● What you are asked to do
Rewrite the delivery scooter article from "Scooters now sharing" to "company. (Sue Carpenter)", using "cart" in place of "trailer".

Scooters now sharing the delivery lane

Sue Carpenter Dec 19, 2019
An URB-E electric folding bicycle is on display FREDERIC J. BROWN/AFP via Getty Images
HTML EMBED:
COPY

The delivery services industry is starting to think small. It’s getting away from big delivery trucks and finding more compact vehicles to get around.

One California-based company, Urb-E, makes battery-powered scooters that fold up when they’re not being used. It lately created a tow hitch for a trailer that can haul 350 pounds and collapse to the size of a carry-on bag.

Urb-E calls itself a foldable mobility company. (Sue Carpenter)

“Some of them will deploy directly from the warehouse, some will deploy from a truck,“ said co-founder Peter Lee.

Amazon is using this Urb-E system in New York City, and UPS is using it in Los Angeles.

“That couldn’t be a more welcome development,” said Seleta Reynolds, the general manager of the LA Department of Transportation.

Downtown LA streets don’t have a lot of space, Reynolds noted, meaning when delivery trucks double park, they block cars and bicycle lanes, creating traffic and safety risks. In LA, scooters are supposed to ride in bike lanes, where available.

Increasing demand for faster deliveries is part of what’s driving companies to experiment.

“The smaller those vehicles are — if they’re able to use bike lanes, park on a sidewalk or in a corner of an alley — that allows a lot more flexibility than a big truck on the curb,” said Juan Matute, deputy director of UCLA’s Institute of Transportation Studies.

The move to electric scooters comes as the U.S. parcel delivery service industry is growing. In 2019, IBISWorld says it increased 5%, to $109 billion. And many of those services are looking for different ways to get around. Will additional scooters just mean more congestion on sidewalks and bike lanes?

“There just needs to be a higher level of respect from all deliveries,” said Eli Akira Kaufman, executive director of the nonprofit LA County Bicycle Coalition. “Whether it’s on a scooter, on a bike, or in a van, that lane needs to be respected as a free-flowing space.”

Those free-flowing spaces keep expanding. Amazon has talked about using drones for deliveries. In certain markets UPS already uses snowmobiles, horse-drawn carriages, even gondolas.

● The data
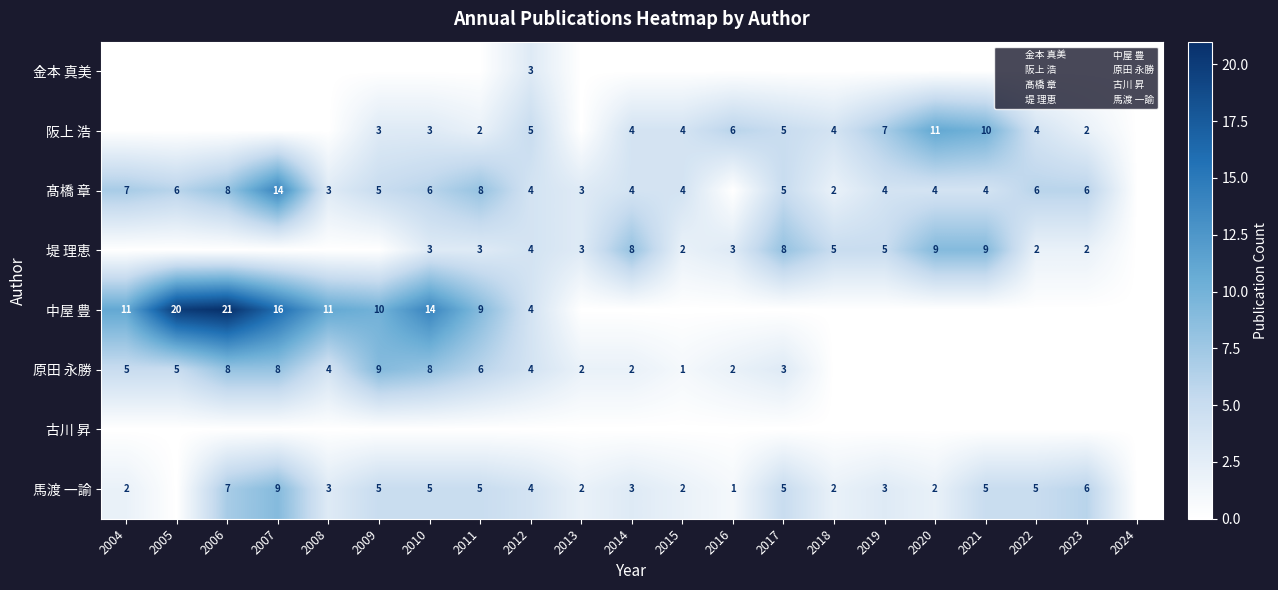

Which series has the largest total across all categories?

中屋 豊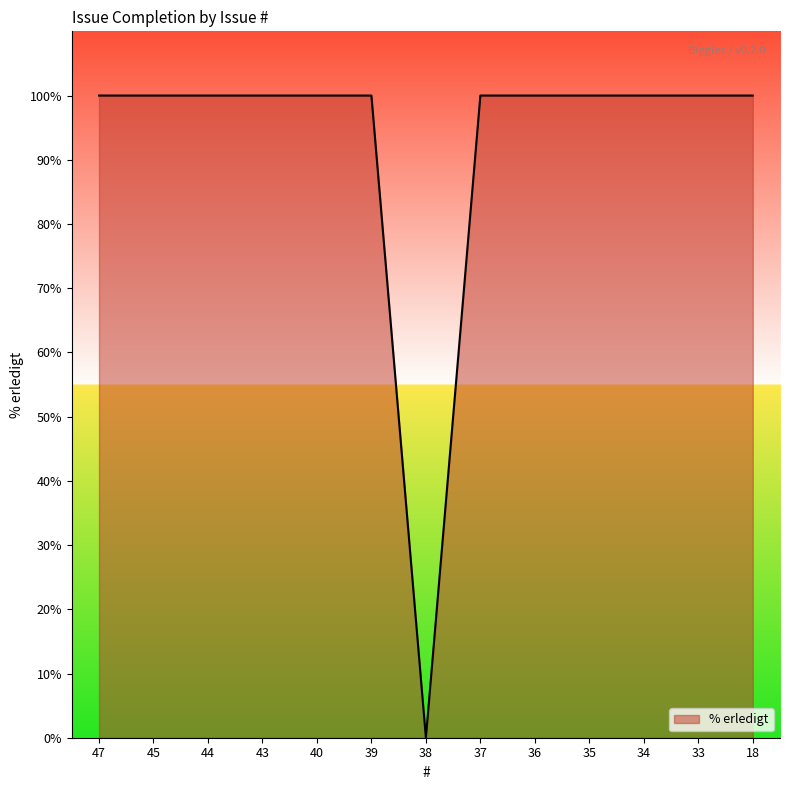

What is the ratio of the value at 37 to the value at 36?

1.0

● Response area
Scooters now sharing the delivery lane

Sue Carpenter Dec 19, 2019
An URB-E electric folding bicycle is on display FREDERIC J. BROWN/AFP via Getty Images
HTML EMBED:
COPY

The delivery services industry is starting to think small. It’s getting away from big delivery trucks and finding more compact vehicles to get around.

One California-based company, Urb-E, makes battery-powered scooters that fold up when they’re not being used. It lately created a tow hitch for a cart that can haul 350 pounds and collapse to the size of a carry-on bag.

Urb-E calls itself a foldable mobility company. (Sue Carpenter)